Material provided
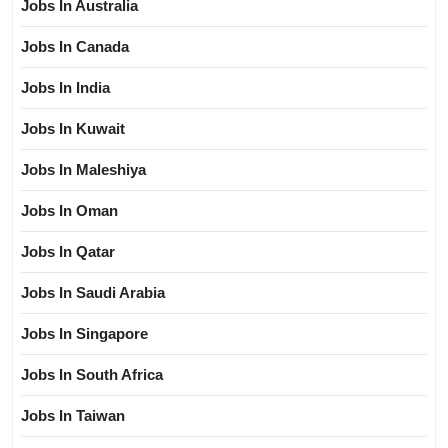
Jobs In Australia
Jobs In Canada
Jobs In India
Jobs In Kuwait
Jobs In Maleshiya
Jobs In Oman
Jobs In Qatar
Jobs In Saudi Arabia
Jobs In Singapore
Jobs In South Africa
Jobs In Taiwan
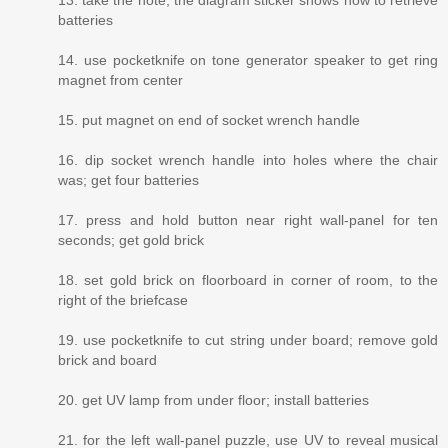
13. take the note; the diagram sticker shows how to retrieve
batteries
14. use pocketknife on tone generator speaker to get ring
magnet from center
15. put magnet on end of socket wrench handle
16. dip socket wrench handle into holes where the chair
was; get four batteries
17. press and hold button near right wall-panel for ten
seconds; get gold brick
18. set gold brick on floorboard in corner of room, to the
right of the briefcase
19. use pocketknife to cut string under board; remove gold
brick and board
20. get UV lamp from under floor; install batteries
21. for the left wall-panel puzzle, use UV to reveal musical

Job
Rewrite all the rows above with "pocketknife" replaced by "penknife" everywhere and everything else unchanged. Leave the pictures out.

Solution to the exercise
Jobs In Australia
Jobs In Canada
Jobs In India
Jobs In Kuwait
Jobs In Maleshiya
Jobs In Oman
Jobs In Qatar
Jobs In Saudi Arabia
Jobs In Singapore
Jobs In South Africa
Jobs In Taiwan
13. take the note; the diagram sticker shows how to retrieve
batteries
14. use penknife on tone generator speaker to get ring
magnet from center
15. put magnet on end of socket wrench handle
16. dip socket wrench handle into holes where the chair
was; get four batteries
17. press and hold button near right wall-panel for ten
seconds; get gold brick
18. set gold brick on floorboard in corner of room, to the
right of the briefcase
19. use penknife to cut string under board; remove gold
brick and board
20. get UV lamp from under floor; install batteries
21. for the left wall-panel puzzle, use UV to reveal musical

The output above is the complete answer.